Additionally, the retired president is required to be provided with two personal assistants, four secretaries, four messengers, four drivers, two cooks, two housekeepers, two gardeners, two laundry persons, four house cleaners, office maintenance, maintenance expenses of vehicles, a diplomatic passport, local travel and international travel allowance of up to four trips a year not exceeding two weeks each, and access to the VIP lounge at all airports within Kenya.    



Last week, Mr Kenyatta accused the current administration of frustrating him by starving his office of cash and entitled benefits.

Through his spokesperson, Kanze Dena, the former president said the government has failed to disburse KSh1 billion in funds and benefits allocated for his retirement, forcing Mr Kenyatta to pay the office’s bills from his pocket.

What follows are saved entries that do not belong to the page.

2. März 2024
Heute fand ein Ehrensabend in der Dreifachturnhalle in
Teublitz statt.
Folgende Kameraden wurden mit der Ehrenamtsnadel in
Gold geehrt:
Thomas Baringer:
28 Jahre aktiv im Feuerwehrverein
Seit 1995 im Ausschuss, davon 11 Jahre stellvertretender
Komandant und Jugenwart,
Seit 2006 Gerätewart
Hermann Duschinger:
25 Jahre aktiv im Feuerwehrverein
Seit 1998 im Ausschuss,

According to the spokesperson, Parliament allocated KSh655 million to the office in the financial year 2022/23, but only KSh28 million has been released. “This is approximately 4.4 percent of the total budget. This does not include payment of salaries and medical insurance. No other monies spent can be accounted for by this office,” she said. “The budget for the financial year 2023/24 was KSh503 million, but no single coin has been released so far. The year is ending without the office having any access to this allocation. The total amount for the two years that we have not had access to is approximately KSh1 billion.”

The office has been allocated KSh579 million for the next financial year, 2024/25. “We are waiting with bated breath to see if the allocation will be honoured,” she added.

On May 9, 2023, Mr Kenyatta, through his private secretary Kinuthia Mbugua, wrote to State House Comptroller Katoo Ole Metito requesting for official vehicles. Two days later, Mr Metito, through Mr John Makumi, requested Mr Kenyatta’s office to “urgently specify the make and preferred colour of the vehicles” for further action.

State House later regretted that the cost of the four state-of-the-art vehicles had exceeded the KSh140 million budget. And on the issue of the former president’s office, the State House had been clear that he should use the Nyali office based on the fact that it was brought by the government.

Behind-the-scenes engagements

On June 11, President William Ruto and his predecessor Mr Kenyatta, held talks over his retirement benefits standoff following a series of behind-the-scenes engagements, which also involved Head of Public Service Felix Koskei.

State House announced that President Ruto and Mr Kenyatta had agreed to constitute a team led by Mr Koskei to address all the grievances raised by the former Head of State. State House Spokesperson Hussein Mohamed said the team will address all the concerns raised, including the location of Mr Kenyatta’s office, facilitation of his official duties, and staff requirements.

President Ruto later informed the Cabinet about his conversation with his predecessor and assured his Cabinet that they had already resolved the issues surrounding budgetary allocation to Mr Kenyatta’s office.

A standoff over retirement benefits could lead to further division among political factions, which would be detrimental to governance and the country’s image.  Additionally, Dr Ruto was aware of the public perception surrounding the issue and failing to address it adequately could result in criticism or backlash from the public, potentially damaging his political standing.

The President’s intervention mirrored a recognition of the importance of addressing contentious issues diplomatically to safeguard political stability and uphold democratic principles.